Introduction

The first-hour protocol determines the patient-specific resources for the start of an ICU stay [1]. Staff resources are decided through triage. Task charts direct the start of intensive care. Our primary goal is to improve patient care.

Methods

A triage method (red, yellow, green) is used to manage ICU resources according to the severity of illness. For example, one doctor and one nurse would admit a stable (green) patient coming from the operating room for postoperative ICU care. A patient in septic shock with multiple organ disorder (red), on the other hand, would be admitted by a team of two doctors and three nurses. Each staff member has a task chart in a checking-list format. Also, an admission chart is used to improve data collection.
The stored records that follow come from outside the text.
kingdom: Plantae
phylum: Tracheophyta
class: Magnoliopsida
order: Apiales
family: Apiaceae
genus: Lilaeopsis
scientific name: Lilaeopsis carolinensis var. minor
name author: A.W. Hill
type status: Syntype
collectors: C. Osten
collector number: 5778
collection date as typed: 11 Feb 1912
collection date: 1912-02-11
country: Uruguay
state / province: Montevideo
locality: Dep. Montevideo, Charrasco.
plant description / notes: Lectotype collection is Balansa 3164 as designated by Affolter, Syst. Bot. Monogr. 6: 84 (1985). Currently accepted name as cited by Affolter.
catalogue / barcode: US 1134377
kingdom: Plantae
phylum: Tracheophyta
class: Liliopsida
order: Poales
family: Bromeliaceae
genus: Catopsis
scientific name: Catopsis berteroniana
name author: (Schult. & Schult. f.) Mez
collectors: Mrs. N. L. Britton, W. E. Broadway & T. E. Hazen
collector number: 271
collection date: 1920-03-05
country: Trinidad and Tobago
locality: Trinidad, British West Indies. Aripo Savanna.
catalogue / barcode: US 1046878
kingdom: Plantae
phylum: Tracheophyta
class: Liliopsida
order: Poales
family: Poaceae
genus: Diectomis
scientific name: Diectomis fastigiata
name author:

The use of the protocol started as a pilot study in early 2012. Simulation education for staff members started in August 2012 and has included video recordings and debriefing of each simulated ICU admission. Primary goal-directed therapy goals have been mean arterial pressure (MAP >65 mmHg), SpO2 >94%, timing of the laboratory tests, start of antibiotics, and blood glucose level 6 to 8 mmol/l. Quality indicators have been followed from the data provided by The Finnish Intensive Care Consortium. Questionnaires for the staff members have been used to evaluate opinions about the first-hour protocol.

Results

According to the questionnaire replies, 80% (n = 64/80) of our nurses estimate that the first-hour protocol has improved the starting process of our patients' intensive care. Twenty percent (n = 16/80) of the nurses considered that the protocol has no effect, and none thought it to be adverse for patient care. Corresponding numbers for our ICU doctors were 87% (beneficial n = 13/15), 13% (no effect n = 2/15) and 0% (adverse). Furthermore, 82.5% (n = 66/80) of the nurses replied that education of new nurse staff members has improved because of the first-hour protocol. A total of 17.5% (n = 14/80) thought there has been no effect, and none considered the protocol harmful for education. For ICU doctors the protocol did not bring either clear educational advantages or disadvantages. The variable life-adjusted display curves (The Finnish Intensive Care Consortium) have shown improvement in our patient care after the implementation of the first-hour protocol. However, we cannot determine whether it is a significant factor in our intensive care results.

Conclusion

The first-hour protocol has helped us in resource management, start of the patients' intensive care and education of nursing staff.